CareIntellect for Oncology can also help identify relevant clinical trials that patients might be eligible for, saving oncologists hours of work, said Chelsea Vane, vice president of digital products at GE HealthCare. That process has traditionally required doctors to scroll through a database of available trials, memorize inclusion and exclusion criteria, and dig through patient records to determine a good fit, Vane said.

“What we’ve done is remove that,” she said.

The purpose of the new app is to save oncologists time and effort, but if doctors want to dive into more detail, CareIntellect for Oncology allows them to view the original record that’s referenced, the company said.

GE HealthCare is planning to make CareIntellect for Oncology widely available to U.S. customers in 2025, and it will initially be optimized for prostate and breast cancers.

Health organizations such as Tampa General Hospital are already evaluating it, the company said. Since the tool is cloud-based, it will drive recurring revenue for GE HealthCare, Kass-Hout said.

The company is planning to introduce additional apps under the CareIntellect brand in the future, Kass-Hout said. The oncology tool is the first offering, and healthcare organizations will be able to easily pick and choose the apps that they want to enable, he added.

GE HealthCare is also hoping to integrate its CareIntellect products with some of the other early-stage AI initiatives it teased on Monday.

The company highlighted five new AI products that it is developing, including a collaborative team of AI agents, a tool to predict an aggressive type of breast cancer recurrence and a tool to flag suspicious mammography scans to radiologists more quickly.

GE HealthCare decided to preview the new tools to give customers an idea of the problems it’s trying to solve, Kass-Hout said.

The company will solicit feedback from health-care organizations and work with regulators as necessary, he said.

For instance, GE HealthCare is exploring how a group of AI agents can work together as a team to support doctors through its tool called Health Companion.

The agents in Health Companion will be trained as experts in specific domains, such as radiology, pathology, or genomics, and offer insights based on their expertise, Kass-Hout said. The agents could identify whether a specific symptom is a side effect of treatment or a sign of disease progression, for example, and suggest next steps, he added.

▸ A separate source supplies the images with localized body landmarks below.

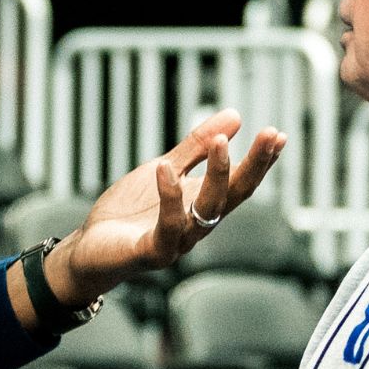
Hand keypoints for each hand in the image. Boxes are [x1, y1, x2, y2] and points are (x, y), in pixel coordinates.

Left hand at [46, 112, 287, 305]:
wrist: (90, 249)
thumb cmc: (129, 213)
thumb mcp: (164, 168)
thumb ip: (195, 147)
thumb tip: (234, 116)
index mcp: (203, 205)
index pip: (240, 182)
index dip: (261, 161)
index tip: (278, 135)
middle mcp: (197, 225)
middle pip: (233, 195)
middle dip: (254, 165)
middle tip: (270, 135)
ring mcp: (177, 241)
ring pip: (206, 210)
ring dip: (217, 175)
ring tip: (220, 142)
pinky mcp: (152, 252)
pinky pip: (167, 227)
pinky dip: (169, 198)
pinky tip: (166, 169)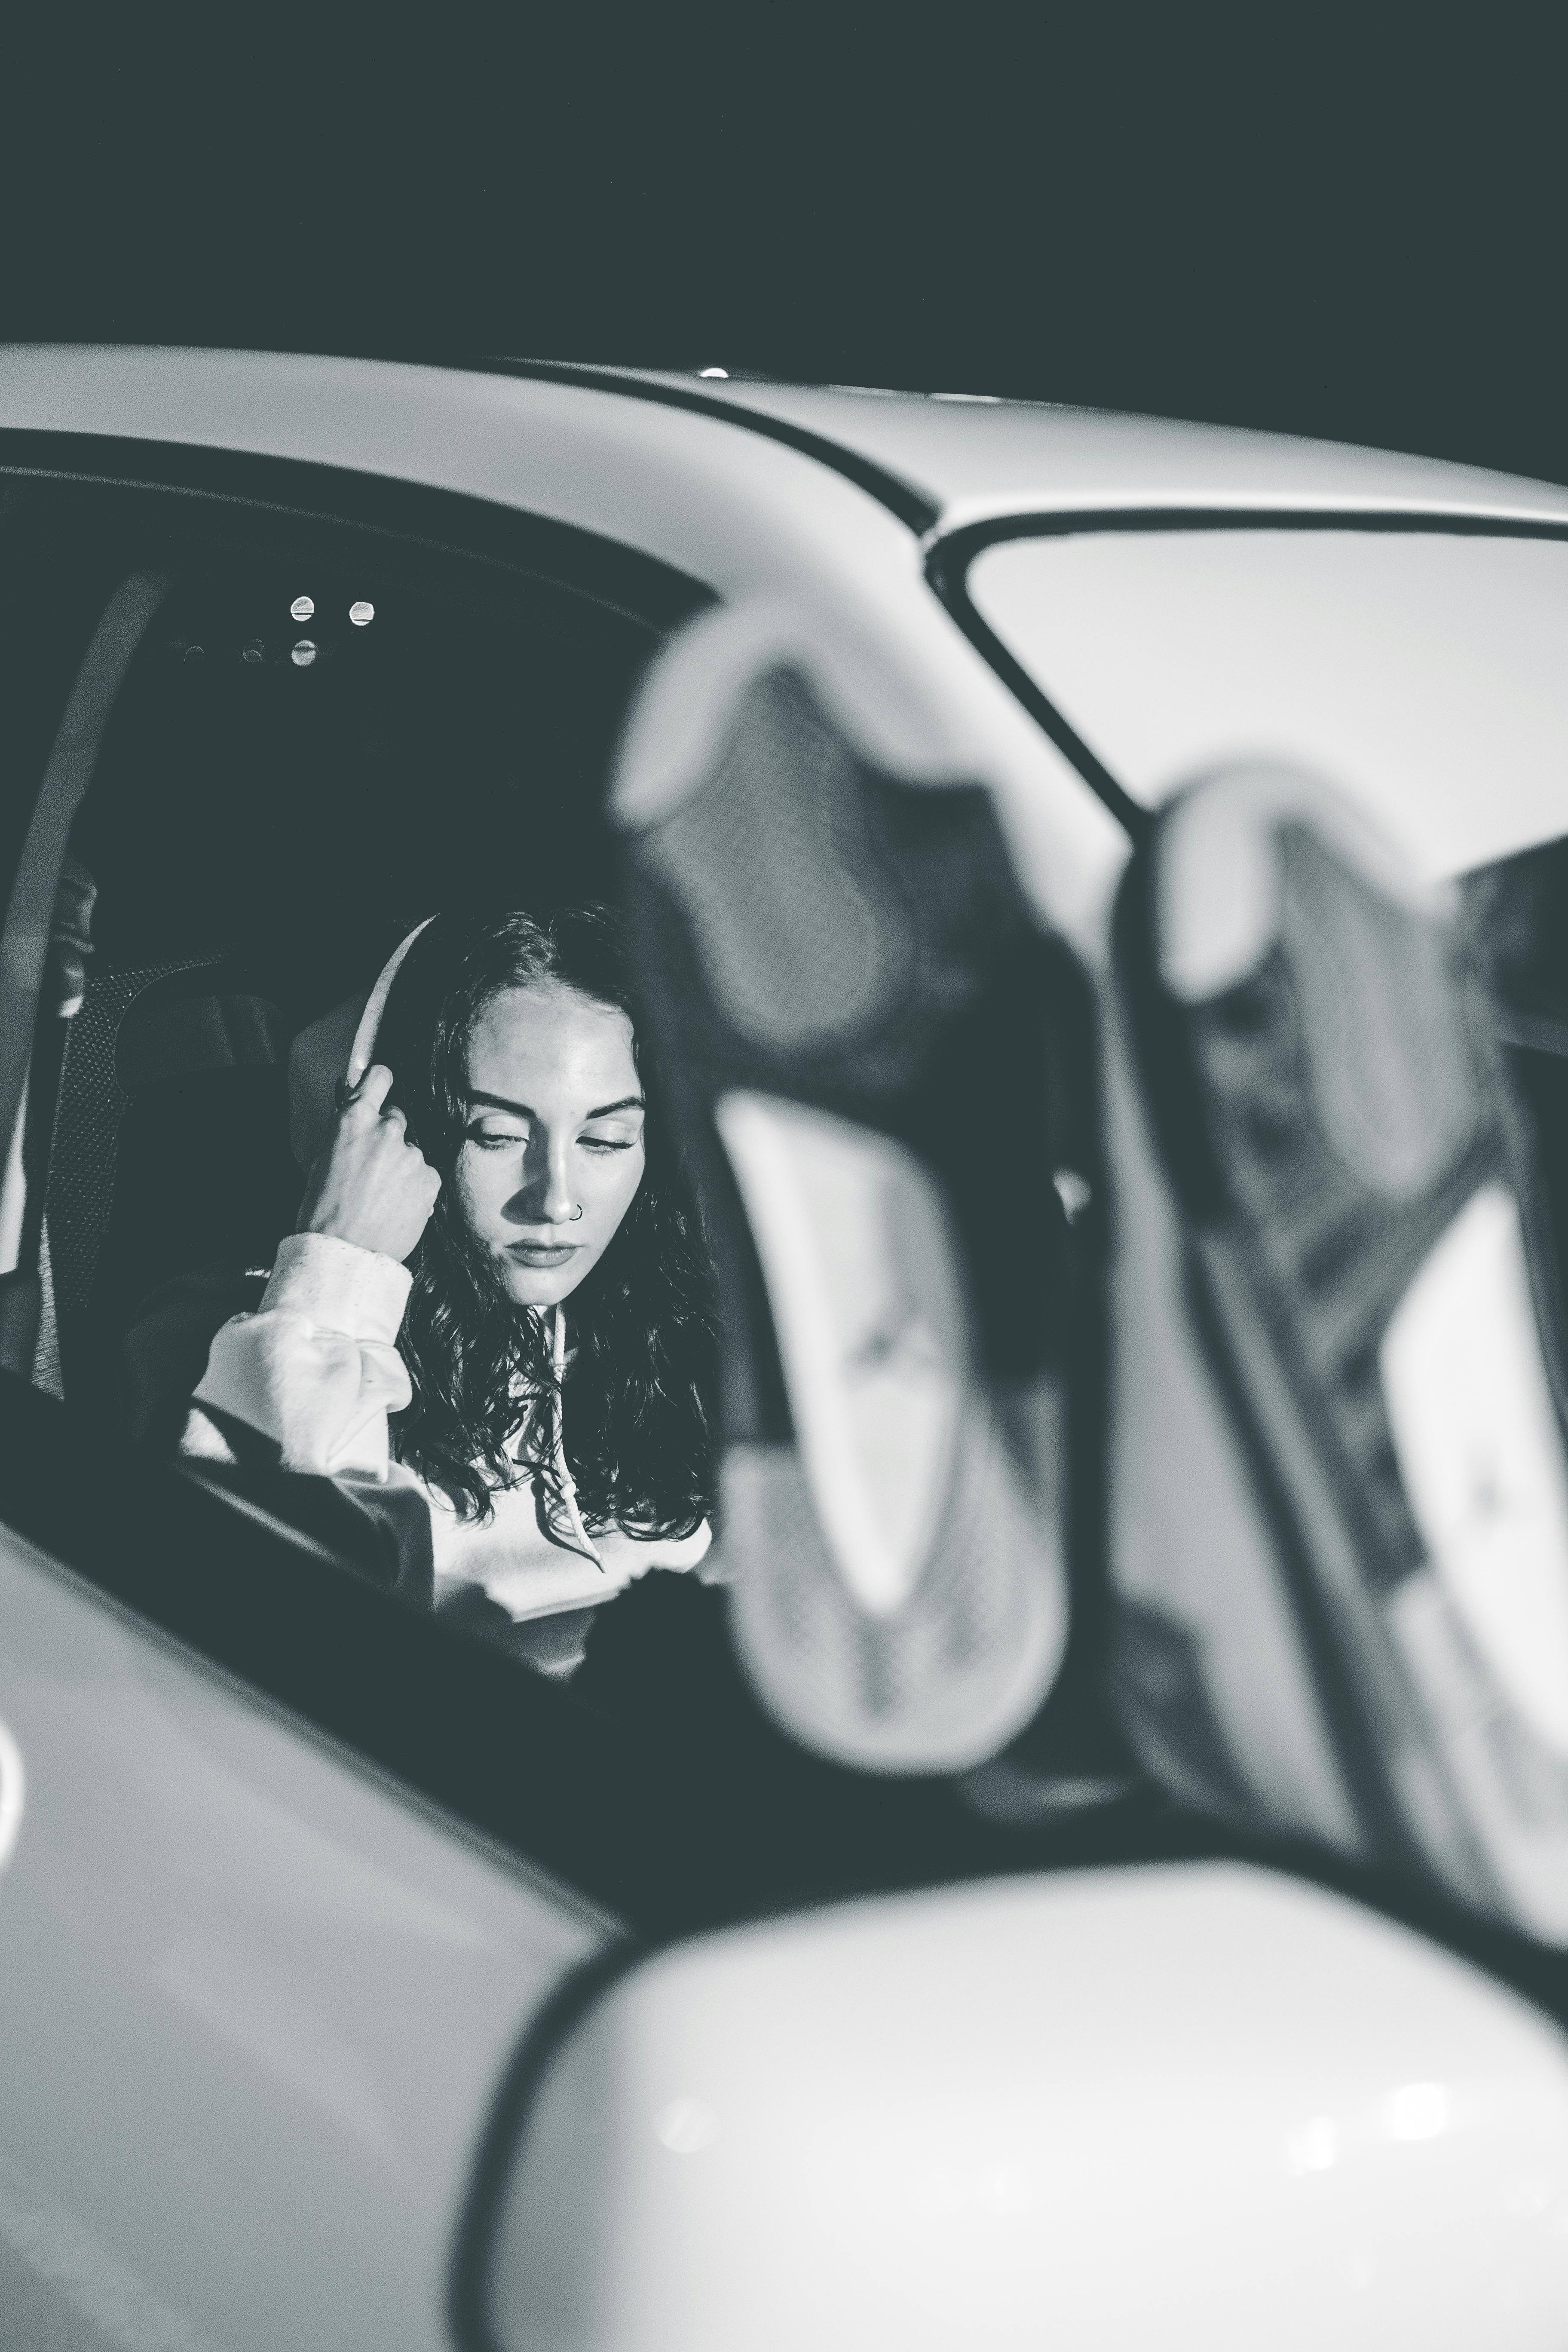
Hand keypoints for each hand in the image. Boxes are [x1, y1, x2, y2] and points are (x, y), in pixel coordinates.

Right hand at [296, 1064, 441, 1263]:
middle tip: (373, 1168)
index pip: (379, 1077)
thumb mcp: (323, 1161)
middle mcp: (387, 1130)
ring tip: (382, 1197)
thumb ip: (347, 1135)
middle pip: (397, 1119)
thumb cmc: (323, 1211)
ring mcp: (413, 1155)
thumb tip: (359, 1122)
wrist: (344, 1252)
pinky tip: (397, 1207)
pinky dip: (416, 1187)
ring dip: (401, 1167)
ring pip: (411, 1151)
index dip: (380, 1083)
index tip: (381, 1088)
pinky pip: (425, 1175)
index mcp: (354, 1120)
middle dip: (388, 1137)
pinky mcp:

Ideally, the tool will give doctors the same kind of support they’d expect from working with a multidisciplinary team, Kass-Hout said. But while consulting a panel of experts can take days or weeks, Health Companion would be available immediately.

“At the moment, it’s an early concept,” he said. “We aim to elevate the standard of care and get ahead of the overburden of clinicians trying to take care of their patients.”